Como era de se esperar, os três maiores jornais do Brasil -- O Globo, Folha de S. Paulo e o Estado de S. Paulo -- trataram da tragédia em suas chamadas de capa. As três maiores emissoras de TV -- Globo, Band e Record -- também enviaram dezenas de repórteres e apresentadores para cobrir o acontecimento in loco e dedicaram um extenso espaço de sua programação aberta e quase toda sua programação de canais noticiosos a cabo à tragédia, como informou o site Comunique-se. O diretor de um dos maiores telejornais do Brasil, William Bonner, foi enviado à cidade gaúcha para apresentar de lá o programa, noticiou o site da revista Veja.
O colunista do Portal Imprensa Fabio Maksymczuk também lembra que a SBT dedicou parte de seus programas de auditório no domingo ao acontecimento (Domingo Legal e Eliana); a Record interrompeu diversas vezes programas dominicais como o Programa do Gugu e o Domingo Espetacular para dar notícias; e a Globo mudou o roteiro do programa de variedades Fantástico para dedicar mais tempo ao assunto.
A dificuldade da linguagem em expressar o sentimento despertado pela tragédia, como sugeriu o colunista do Observatório da Imprensa Luciano Martins Costa, levou o Globo, por exemplo, a publicar na capa do jornal de segunda-feira, 28 de janeiro, um poema de um escritor gaúcho sobre o acontecimento. Nas redes sociais, jornais como O Estado de S. Paulo têm pedido aos usuários dicas sobre os perfis das vítimas do incêndio para checagem de fatos; e o portal Terra utilizou as fotos das vítimas de seus perfis no Facebook em uma galeria de imagens.
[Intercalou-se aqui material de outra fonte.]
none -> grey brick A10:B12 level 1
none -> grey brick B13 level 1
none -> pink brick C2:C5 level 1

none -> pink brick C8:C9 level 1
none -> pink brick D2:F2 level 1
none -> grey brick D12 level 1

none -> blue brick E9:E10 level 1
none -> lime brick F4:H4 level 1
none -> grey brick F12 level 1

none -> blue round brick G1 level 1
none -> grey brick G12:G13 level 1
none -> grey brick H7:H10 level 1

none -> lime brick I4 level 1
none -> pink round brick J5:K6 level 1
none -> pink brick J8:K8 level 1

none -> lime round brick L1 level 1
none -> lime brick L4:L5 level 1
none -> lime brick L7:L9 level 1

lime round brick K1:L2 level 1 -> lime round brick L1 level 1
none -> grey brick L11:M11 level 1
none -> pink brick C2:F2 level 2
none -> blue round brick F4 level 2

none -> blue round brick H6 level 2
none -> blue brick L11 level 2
Em meio à cobertura massiva da tragédia, não faltaram críticas aos veículos de comunicação, principalmente pela cobertura incessante e nem sempre informativa do caso -- o que levou a alguns canais a repetir as mesmas notícias, sem novidades; ou a entrevistar especialistas que não tinham informações completas do caso. No Observatório da Imprensa, o jornalista Carlos Tourinho questionou a dimensão dada à cobertura do incêncio nas TVs nacionais: "(...) há de se questionar: a existência de uma tragédia deve significar que todo mundo tem que se penitenciar e assistir apenas a essas notícias por todo o dia? Será pecado assistir ou oferecer outra programação? Ou o maior pecado, pelo lado da imprensa, seria prometer uma cobertura “total” e confundir tempo com notícia?"
Na revista Carta Capital, o jornalista e sociólogo Aurélio Munhoz classifica a cobertura midiática do incêndio como "espetacularização da notícia", na qual "o que se deseja é, tão somente, vampirizar as vítimas das tragédias. (...) importa não garantir espaço permanente às famílias das vítimas das tragédias, mas oferecer generosa cobertura aos seus dramas apenas durante o curto tempo em que os corpos dos mortos continuarem rendendo manchetes e as atenções do público".
Questões semelhantes foram levantadas pelo colunista da Folha de S. Paulo, Mauricio Stycer. Segundo ele, a ênfase das emissoras em transmitir sem parar imagens da tragédia levou a gafes e a constrangimentos. "Na TV aberta, em especial, o esforço --louvável-- de manter o assunto no ar na tarde de domingo deu lugar, em diversos momentos, à exploração sensacionalista da tragédia", avaliou. Um exemplo é o apresentador José Luiz Datena, da Record, que, ao exibir imagens dos corpos das vítimas no chão, fez um paralelo com mortes em câmaras de gás em campos de concentração nazistas.
Nota do editor: Essa história foi publicada originalmente no blog Jornalismo nas Américas do Centro Knight, o predecessor do LatAm Journalism Review.